### Problems to solve
[1] List every iteration number mentioned in the mailing-list post about the stalling IMB-MPI broadcast test.
[2] Transcribe the mailing-list post about the stalling IMB-MPI broadcast test between "Subject: Re: [OMPI" and "is not much.", inclusive.
[3] Go on with the mailing-list post about the stalling IMB-MPI broadcast test, starting after its final sentence.

** Selected passage follows **

Open MPI logo

Open MPI User's Mailing List Archives

  |   Home   |   Support   |   FAQ   |   all Open MPI User's mailing list

Subject: Re: [OMPI users] IMB-MPI broadcast test stalls for large core counts: debug ideas?
From: Richard Treumann (treumann_at_[hidden])
Date: 2010-08-23 19:39:52


It is hard to imagine how a total data load of 41,943,040 bytes could be a
problem. That is really not much data. By the time the BCAST is done, each
task (except root) will have received a single half meg message form one
sender. That is not much.

IMB does shift the root so some tasks may be in iteration 9 while some are
still in iteration 8 or 7 but a 1/2 meg message should use rendezvous
protocol so no message will be injected into the network until the
destination task is ready to receive it.

** End of Selected passage **
** Study material follows **

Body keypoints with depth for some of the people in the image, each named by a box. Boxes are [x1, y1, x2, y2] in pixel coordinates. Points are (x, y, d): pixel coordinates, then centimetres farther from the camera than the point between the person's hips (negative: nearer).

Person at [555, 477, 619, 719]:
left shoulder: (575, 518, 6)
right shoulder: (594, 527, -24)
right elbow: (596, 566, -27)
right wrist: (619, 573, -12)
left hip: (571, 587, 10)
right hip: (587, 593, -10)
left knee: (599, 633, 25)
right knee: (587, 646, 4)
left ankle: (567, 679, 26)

** End of Study material **

### Activity answers
[1] 9, 8, 7

[2]
Subject: Re: [OMPI users] IMB-MPI broadcast test stalls for large core counts: debug ideas?
From: Richard Treumann (treumann_at_[hidden])
Date: 2010-08-23 19:39:52


It is hard to imagine how a total data load of 41,943,040 bytes could be a
problem. That is really not much data. By the time the BCAST is done, each
task (except root) will have received a single half meg message form one
sender. That is not much.

[3]
Any task can be in only one MPI_Bcast at a time so the total active data
cannot ever exceed the 41,943,040 bytes, no matter how fast the MPI_Bcast
loop tries to iterate.

(There are MPI_Bcast algorithms that chunk the data into smaller messages
but even with those algorithms, the total concurrent load will not exceed
41,943,040 bytes.)

Dick Treumann - MPI Team
IBM Systems & Technology Group
Dept X2ZA / MS P963 -- 2455 South Road -- Poughkeepsie, NY 12601
Tele (845) 433-7846 Fax (845) 433-8363

users-bounces_at_[hidden] wrote on 08/23/2010 05:09:56 PM:

> [image removed]
>
> Re: [OMPI users] IMB-MPI broadcast test stalls for large core
> counts: debug ideas?
>
> Rahul Nabar
>
> to:
>
> Open MPI Users
>
> 08/23/2010 05:11 PM
>
> Sent by:
>
> users-bounces_at_[hidden]
>
> Please respond to Open MPI Users
>
>

> On Sun, Aug 22, 2010 at 9:57 PM, Randolph Pullen
<randolph_pullen_at_[hidden]
> > wrote:
>
> Its a long shot but could it be related to the total data volume ?
> ie 524288 * 80 = 41943040 bytes active in the cluster
>
> Can you exceed this 41943040 data volume with a smaller message
> repeated more often or a larger one less often?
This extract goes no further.